Pour notre part, Parti de Gauche, nous rejetons tout autre moyen que celui de la démocratie. S’il faut une révolution, cela doit être une révolution par les urnes. C’est une leçon du siècle passé. Et même du siècle qui commence, comme le montre la révolution démocratique qui traverse l’Amérique latine.

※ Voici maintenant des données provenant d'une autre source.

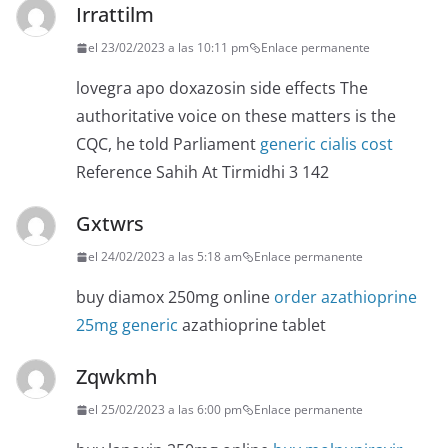
Irrattilm
el 23/02/2023 a las 10:11 pm
Enlace permanente
lovegra apo doxazosin side effects The
authoritative voice on these matters is the
CQC, he told Parliament
generic cialis cost
Reference Sahih At Tirmidhi 3 142
Gxtwrs
el 24/02/2023 a las 5:18 am
Enlace permanente
buy diamox 250mg online
order azathioprine
25mg generic
azathioprine tablet
Zqwkmh
el 25/02/2023 a las 6:00 pm
Enlace permanente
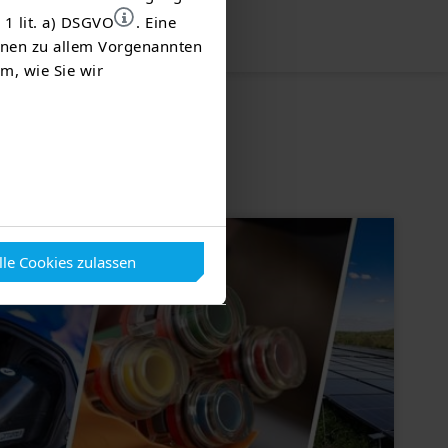
 1 lit. a) DSGVO
. Eine
ionen zu allem Vorgenannten
m, wie Sie wir
ren
lle Cookies zulassen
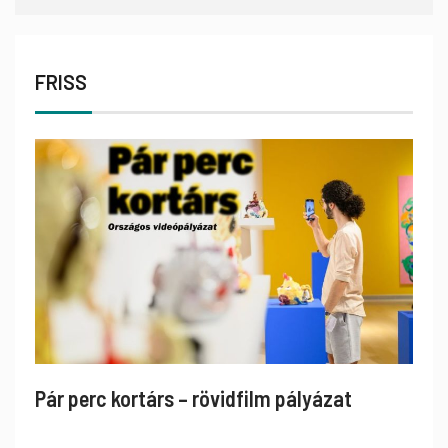
FRISS
Pár perc kortárs – rövidfilm pályázat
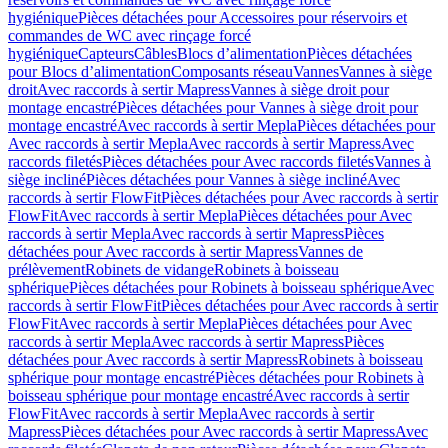
hygiénique
Pièces détachées pour Accessoires pour réservoirs et
commandes de WC avec rinçage forcé
hygiénique
Capteurs
Câbles
Blocs d’alimentation
Pièces détachées
pour Blocs d’alimentation
Composants réseau
Vannes
Vannes à siège
droit
Avec raccords à sertir Mapress
Vannes à siège droit pour
montage encastré
Pièces détachées pour Vannes à siège droit pour
montage encastré
Avec raccords à sertir Mepla
Pièces détachées pour
Avec raccords à sertir Mepla
Avec raccords à sertir Mapress
Avec
raccords filetés
Pièces détachées pour Avec raccords filetés
Vannes à
siège incliné
Pièces détachées pour Vannes à siège incliné
Avec
raccords à sertir FlowFit
Pièces détachées pour Avec raccords à sertir
FlowFit
Avec raccords à sertir Mepla
Pièces détachées pour Avec
raccords à sertir Mepla
Avec raccords à sertir Mapress
Pièces
détachées pour Avec raccords à sertir Mapress
Vannes de
prélèvement
Robinets de vidange
Robinets à boisseau
sphérique
Pièces détachées pour Robinets à boisseau sphérique
Avec
raccords à sertir FlowFit
Pièces détachées pour Avec raccords à sertir
FlowFit
Avec raccords à sertir Mepla
Pièces détachées pour Avec
raccords à sertir Mepla
Avec raccords à sertir Mapress
Pièces
détachées pour Avec raccords à sertir Mapress
Robinets à boisseau
sphérique pour montage encastré
Pièces détachées pour Robinets à
boisseau sphérique pour montage encastré
Avec raccords à sertir
FlowFit
Avec raccords à sertir Mepla
Avec raccords à sertir
Mapress
Pièces détachées pour Avec raccords à sertir Mapress
Avec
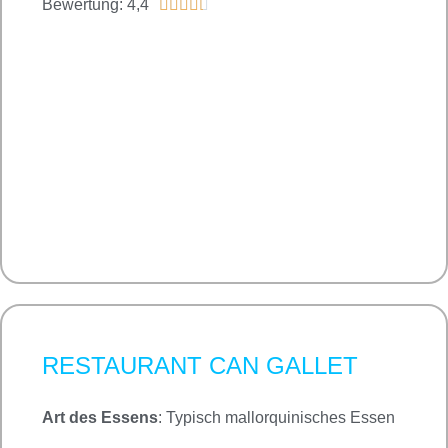
Bewertung: 4,4





RESTAURANT CAN GALLET
Art des Essens
: Typisch mallorquinisches Essen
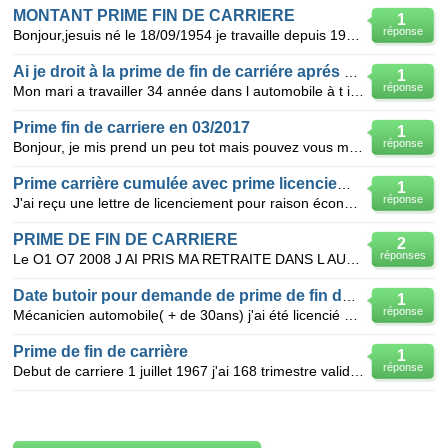
MONTANT PRIME FIN DE CARRIERE
1
réponse
Bonjour,jesuis né le 18/09/1954 je travaille depuis 1970 dans l'automobile,je devrait etre en retrai
Ai je droit à la prime de fin de carriére aprés 34 ans de travail
1
réponse
Mon mari a travailler 34 année dans l automobile à t il le droit à la prime de fin de carriére il e
Prime fin de carriere en 03/2017
1
réponse
Bonjour, je mis prend un peu tot mais pouvez vous me dire si j ai le droit à la prime de fin de carr
Prime carrière cumulée avec prime licenciemen
1
réponse
J'ai reçu une lettre de licenciement pour raison économique, 9 postes de supprimés. Au bout de 35 an
PRIME DE FIN DE CARRIERE
2
réponses
Le O1 O7 2008 J AI PRIS MA RETRAITE DANS L AUTOMOBILE ET JE N AI PAS ENCORE RECU MA PRIME DE FIN DE
Date butoir pour demande de prime de fin de carrière
1
réponse
Mécanicien automobile( + de 30ans) j'ai été licencié en 2002, je n'étais pas au courant de la prime
Prime de fin de carrière
1
réponse
Debut de carriere 1 juillet 1967 j'ai 168 trimestre validé fin 2009 (1 seul trimestre pris en 1967)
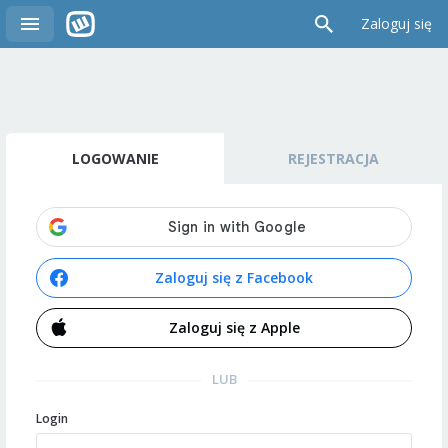
Zaloguj się
LOGOWANIE
REJESTRACJA
Zaloguj się z Facebook
Zaloguj się z Apple
LUB
Login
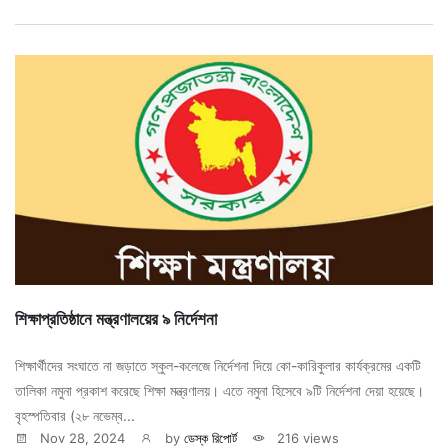
শিক্ষাপ্রতিষ্ঠানে মন্ত্রণালয়ের ৯ নির্দেশনা
শিক্ষার্থীদের সংঘাতে না জড়াতে স্কুল-কলেজে নির্দেশনা দিয়ে কো-কারিকুলার কার্যক্রমের একটি
তালিকা নমুনা প্রকাশ করেছে শিক্ষা মন্ত্রণালয়। এতে নমুনা হিসেবে ৯টি নির্দেশনা দেয়া হয়েছে।
বৃহস্পতিবার (২৮ নভেম্ব...
Nov 28, 2024
by
ডেস্ক রিপোর্ট
216 views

Alors inspirons-nous de la stratégie d’Evo Morales, qui demande à son peuple de voter, voter et voter encore, pas des foyers de guérilla de Che Guevara.

C’est parce que nous ne connaissons aucune autre méthode pour trancher les divergences politiques que le suffrage universel que nous avons proposé à tous les partis de l’autre gauche la constitution d’un front de gauche pour les élections européennes. Le NPA nous pose une condition "d’indépendance absolue vis-à-vis du PS". Il estime que l’orientation actuelle du PS condamne la gauche à l’impuissance. Il a raison. Les deux dernières élections présidentielles l’ont hélas démontré. Pour autant, l’autre gauche a aussi la responsabilité de faire battre la droite. Car quels que soient les désaccords à gauche, la droite est notre adversaire. Existe-t-il un autre moyen de surmonter cette impasse que de faire trancher notre controverse par les électeurs ? En participant au front de gauche pour les élections européennes, le NPA contribuerait à battre pacifiquement dans les urnes les listes socialistes qui veulent nous imposer le carcan libéral et antidémocratique du traité de Lisbonne. En faisant ce choix de démocratie et d’efficacité, le NPA répondrait à la fois à ceux qui s’interrogent sur son identité et à ceux qui contestent son utilité.

2) Message sur Bellaciao suite à ce texte

La Révolution par les urnes, pourquoi pas ?

j’ai écouté le discours d’A. Krivine lors de l’ouverture du Congrès de la LCR. Dans ce discours, il affirme qu’on a jamais vu la Révolution l’emporter par les urnes dans aucun pays, parce que ce sont les bourgeois qui organisent les élections et qu’ils font tout pour gagner et faire perdre les révolutionnaires (sic). On en attendait pas moins d’eux !

Qu’en est-il alors des cas de la Bolivie et du Venezuela qui ont vu la gauche populaire l’emporter plusieurs fois lors des élections de ces dernières années et qui ont engagé des politiques visant à satisfaire les besoins de leur population (et non une poignée de nantis) en nationalisant notamment des secteurs importants de leur économie.

Et la LCR - section belge en tout cas - ne soutient-elle pas ces gouvernements ? Voir ici :

http://www.lcr-lagauche.be/cm/index...

Alors pourquoi, cela serait-il possible en Amérique Latine et pas en France ? Si la gauche de la gauche française était capable de s’unir lors d’élections (comme les prochaines européennes par exemple), ne pourrait-elle pas passer devant le PS et changer la donne à gauche ?

Le NPA nous dit que non, qu’il faut s’unir sur le long terme et non pour une élection seulement, qu’il faut être d’accord sur tout... Dans ces conditions, mon avis est qu’on risque d’attendre longtemps que le paysage politique français change à gauche.